The Children and Families Bill will also contain proposals for flexible parental leave and flexible working for both parents.
As part of its 'Red Tape Challenge', the Government is consulting on proposals to abolish various employment law provisions, including:
- statutory discrimination questionnaires;
- the third party harassment provisions in the Equality Act 2010 under which an employer may be liable for harassment of its employees by third parties such as customers or visitors; and
- the public sector equality duty in the Equality Act 2010 which requires public authorities to have regard to eliminating discrimination and advancing equality when exercising their functions.
The CRB has issued new identity checking guidelines, effective from 28th May 2012. These will run in parallel with the existing guidance until 31st August 2012, when the existing guidance will cease to apply.

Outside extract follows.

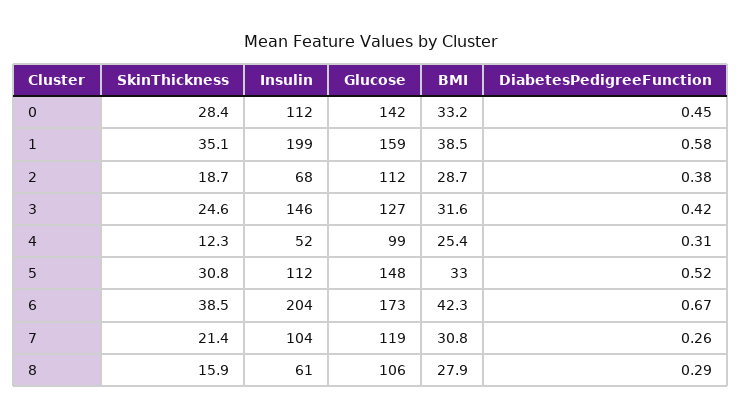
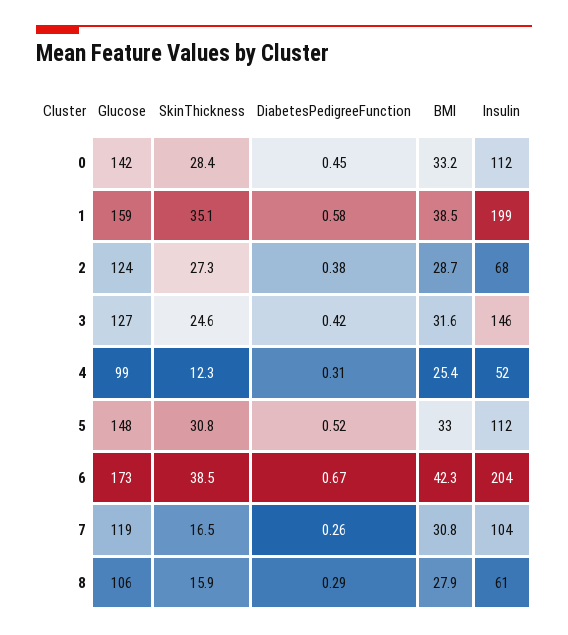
SkinThickness, 2: 18.7 -> 27.3
Glucose, 2: 112 -> 124
SkinThickness, 7: 21.4 -> 16.5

The changes require documents to be produced from agencies which undertake stringent identity verification and should therefore make it harder for individuals to conceal previous criminal records by changing their name.
From 10th September 2012, new vetting requirements will apply to employers, voluntary organisations and charities who engage people to work with vulnerable groups. For example, vetting will focus on work involving close and unsupervised contact with vulnerable groups; the minimum age for CRB checks will be 16; and applicants will have a right to request a review of police information disclosed in an enhanced CRB check. In December 2012, the ISA and the CRB will be merged into a single body to be known as the 'Disclosure and Barring Service'.
The content of this article is intended to provide a general guide to the subject matter. Specialist advice should be sought about your specific circumstances.